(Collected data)
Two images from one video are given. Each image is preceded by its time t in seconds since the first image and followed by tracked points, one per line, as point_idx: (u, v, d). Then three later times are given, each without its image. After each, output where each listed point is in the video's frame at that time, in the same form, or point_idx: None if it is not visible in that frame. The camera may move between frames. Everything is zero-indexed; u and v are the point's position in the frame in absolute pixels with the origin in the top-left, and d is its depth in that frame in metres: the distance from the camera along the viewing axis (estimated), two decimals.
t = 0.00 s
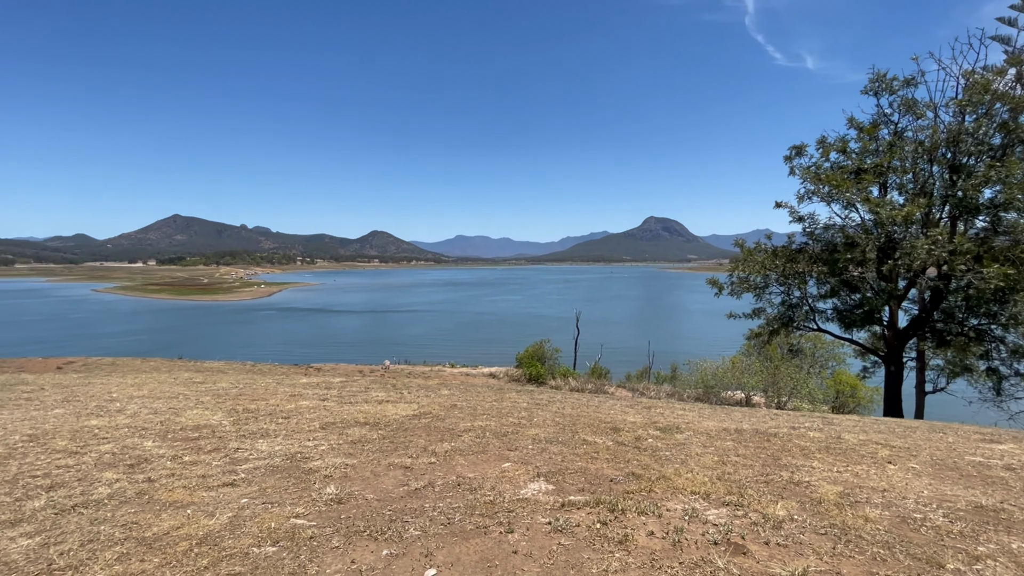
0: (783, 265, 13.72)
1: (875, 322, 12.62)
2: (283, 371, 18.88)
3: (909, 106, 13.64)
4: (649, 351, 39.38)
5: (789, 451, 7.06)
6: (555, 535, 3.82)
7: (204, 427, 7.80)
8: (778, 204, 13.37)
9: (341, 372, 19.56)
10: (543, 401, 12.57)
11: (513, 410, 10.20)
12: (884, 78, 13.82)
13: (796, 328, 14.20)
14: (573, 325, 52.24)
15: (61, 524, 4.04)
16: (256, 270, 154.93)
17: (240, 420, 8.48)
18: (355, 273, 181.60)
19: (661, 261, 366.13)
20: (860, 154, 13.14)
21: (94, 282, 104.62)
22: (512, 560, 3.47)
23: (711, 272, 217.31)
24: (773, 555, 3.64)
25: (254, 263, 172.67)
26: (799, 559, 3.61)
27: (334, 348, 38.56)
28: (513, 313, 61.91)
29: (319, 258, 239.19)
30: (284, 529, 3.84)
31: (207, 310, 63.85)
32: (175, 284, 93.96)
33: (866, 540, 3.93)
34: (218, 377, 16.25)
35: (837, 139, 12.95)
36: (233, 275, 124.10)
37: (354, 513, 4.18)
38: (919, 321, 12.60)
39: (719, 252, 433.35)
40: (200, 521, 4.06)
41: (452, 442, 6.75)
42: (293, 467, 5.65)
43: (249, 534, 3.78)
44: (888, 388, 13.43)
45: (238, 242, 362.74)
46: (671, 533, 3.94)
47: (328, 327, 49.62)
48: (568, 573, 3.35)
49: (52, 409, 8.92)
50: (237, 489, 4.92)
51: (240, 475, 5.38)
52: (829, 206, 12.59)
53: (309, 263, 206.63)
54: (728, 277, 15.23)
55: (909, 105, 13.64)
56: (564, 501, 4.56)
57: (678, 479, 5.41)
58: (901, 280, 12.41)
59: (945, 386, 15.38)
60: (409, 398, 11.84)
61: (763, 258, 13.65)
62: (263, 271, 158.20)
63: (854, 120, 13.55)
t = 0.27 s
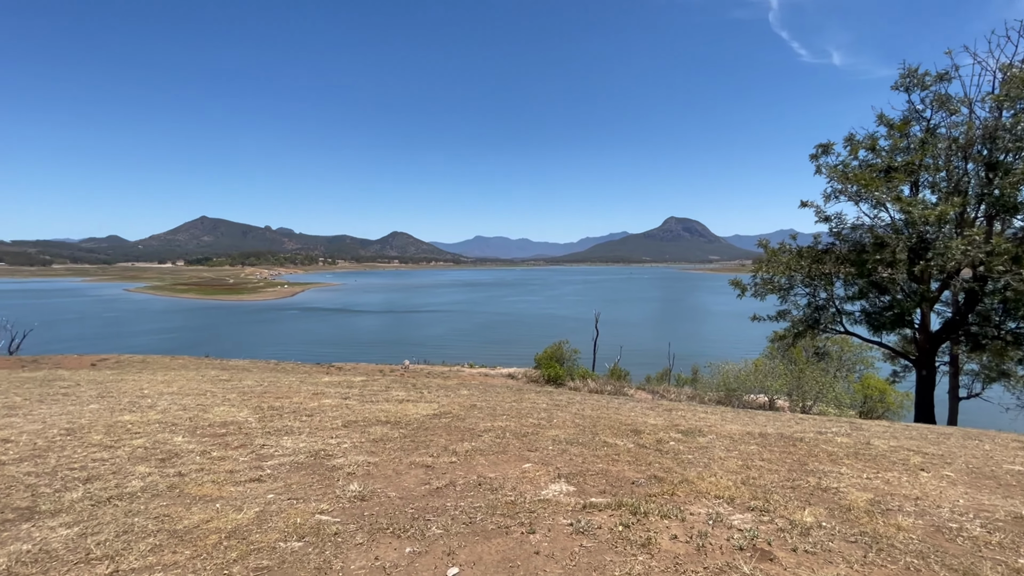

# [Exercise aim]
Repeat each entry exactly as given; no pictures belong in the copy.

# [Your response]
Two images from one video are given. Each image is preceded by its time t in seconds since the first image and followed by tracked points, one per line, as point_idx: (u, v, d). Then three later times are given, each without its image. After each, output where each listed point is in the video's frame at that time, in the same form, or point_idx: None if it is not visible in that frame. The camera may move between frames. Everything is zero-indexed; u and v are the point's position in the frame in absolute pixels with the origin in the top-left, and d is its depth in that frame in metres: the distance from the camera along the viewing axis (estimated), two decimals.
t = 0.00 s
0: (783, 265, 13.72)
1: (875, 322, 12.62)
2: (283, 371, 18.88)
3: (909, 106, 13.64)
4: (649, 351, 39.38)
5: (789, 451, 7.06)
6: (555, 535, 3.82)
7: (204, 427, 7.80)
8: (778, 204, 13.37)
9: (341, 372, 19.56)
10: (543, 401, 12.57)
11: (513, 410, 10.20)
12: (884, 78, 13.82)
13: (796, 328, 14.20)
14: (573, 325, 52.24)
15: (61, 524, 4.04)
16: (256, 270, 154.93)
17: (240, 420, 8.48)
18: (355, 273, 181.60)
19: (661, 261, 366.13)
20: (860, 154, 13.14)
21: (94, 282, 104.62)
22: (512, 560, 3.47)
23: (711, 272, 217.31)
24: (773, 555, 3.64)
25: (254, 263, 172.67)
26: (799, 559, 3.61)
27: (334, 348, 38.56)
28: (513, 313, 61.91)
29: (319, 258, 239.19)
30: (284, 529, 3.84)
31: (207, 310, 63.85)
32: (175, 284, 93.96)
33: (866, 540, 3.93)
34: (218, 377, 16.25)
35: (837, 139, 12.95)
36: (233, 275, 124.10)
37: (354, 513, 4.18)
38: (919, 321, 12.60)
39: (719, 252, 433.35)
40: (200, 521, 4.06)
41: (452, 442, 6.75)
42: (293, 467, 5.65)
43: (249, 534, 3.78)
44: (888, 388, 13.43)
45: (238, 242, 362.74)
46: (671, 533, 3.94)
47: (328, 327, 49.62)
48: (568, 573, 3.35)
49: (52, 409, 8.92)
50: (237, 489, 4.92)
51: (240, 475, 5.38)
52: (829, 206, 12.59)
53: (309, 263, 206.63)
54: (728, 277, 15.23)
55: (909, 105, 13.64)
56: (564, 501, 4.56)
57: (678, 479, 5.41)
58: (901, 280, 12.41)
59: (945, 386, 15.38)
60: (409, 398, 11.84)
61: (763, 258, 13.65)
62: (263, 271, 158.20)
63: (854, 120, 13.55)
t = 0.27 s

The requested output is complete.